Magdeburg l In den vergangenen Jahren sind die Mieten in den meisten Teilen Deutschlands gestiegen. Auch für Magdeburg sind Wohnungen nicht mehr in dem Maße preiswert zu haben, wie vor zehn Jahren. Daher wollte die Fraktion Die Linke/future!, dass der Stadtrat Magdeburg den Weg frei macht für einen geförderten kommunalen und sozialen Wohnungsbau.

Letztendlich gab es im Stadtrat in der Sitzung vom 24. September 2018 dafür keine Mehrheit – wenngleich einmal mehr deutlich wurde, dass Wohnraum in Magdeburg ein Thema ist.

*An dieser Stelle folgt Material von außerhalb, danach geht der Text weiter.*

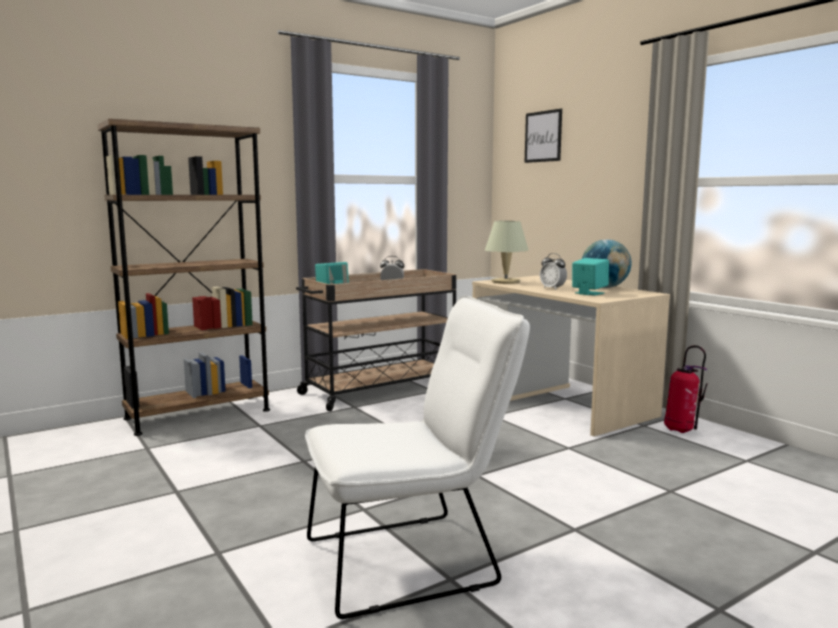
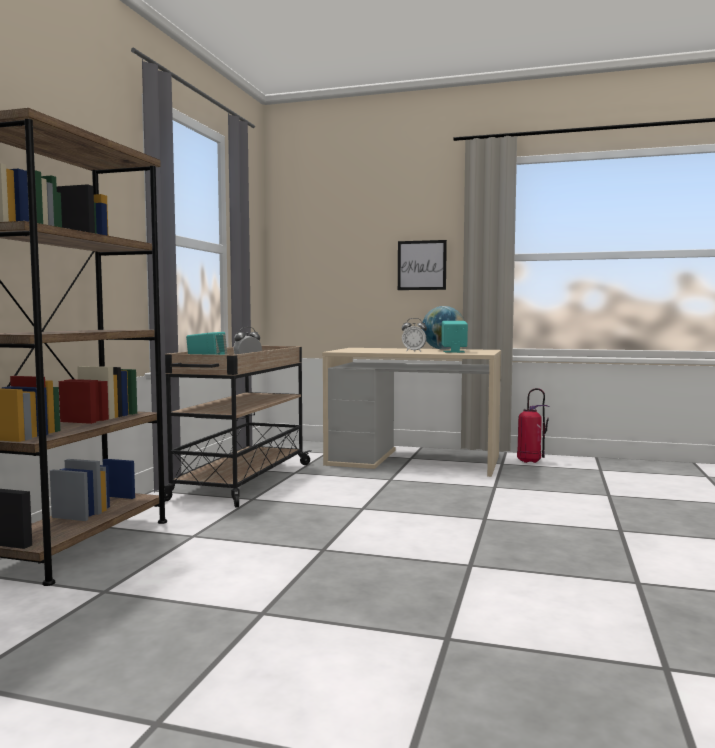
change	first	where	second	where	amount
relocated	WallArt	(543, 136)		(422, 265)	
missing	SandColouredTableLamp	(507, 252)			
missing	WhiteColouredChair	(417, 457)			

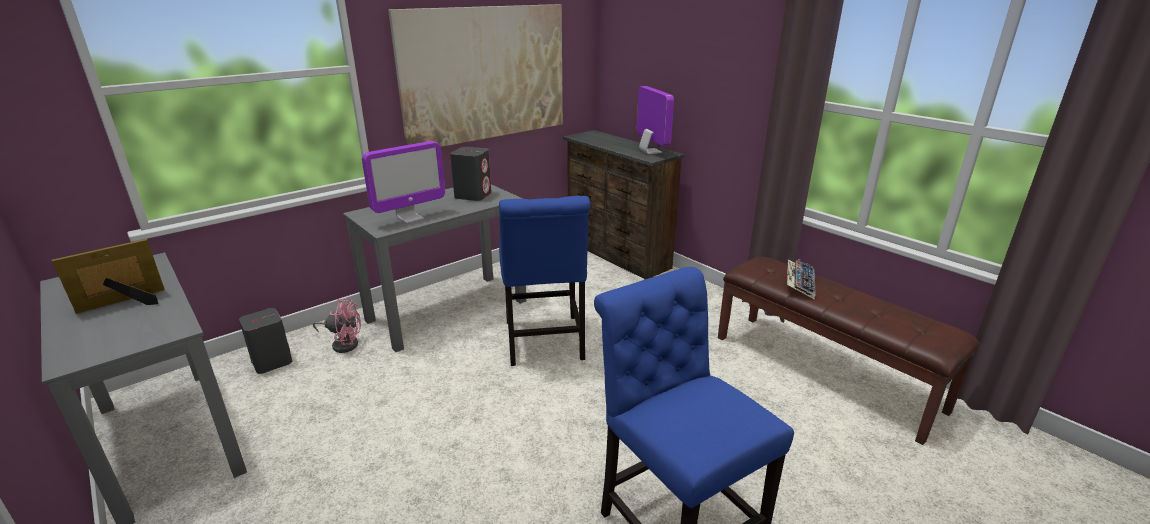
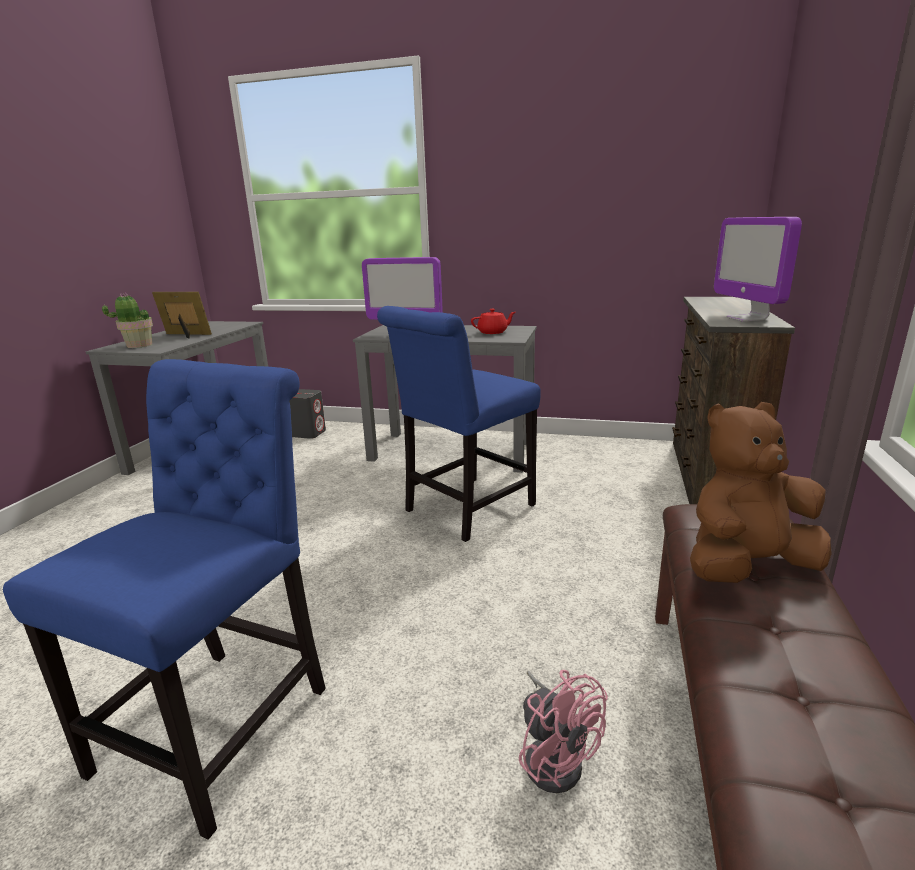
change	first	where	second	where	amount
missing	WallArt	(475, 75)			
spun	ComputerScreen	(655, 120)		(758, 269)	135 degrees clockwise
exchanged	GreySpeaker	(470, 174)	RedColouredTeaPot	(493, 321)	
exchanged	ComputerKeyboard	(801, 279)	BrownColouredCuddlyToy	(761, 492)	
relocated	PinkishCoolingFan	(337, 325)		(563, 731)	
appeared			PottedPlant	(127, 320)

Wohnungen in Magdeburgs City gesucht

Die städtische Wohnungsbaugesellschaft sollte laut Antrag unter Beteiligung des Stadtplanungsamtes einen Maßnahmeplan erstellen, wie ein solches Vorhaben aussehen könnte. Einbezogen werden sollten dabei auch die acht Wohnungsbaugenossenschaften. Thematisiert wurden in dem Antrag u. a. innenstadtnahe Wohnungen für Familien mit Kindern und barrierefreier Wohnraum.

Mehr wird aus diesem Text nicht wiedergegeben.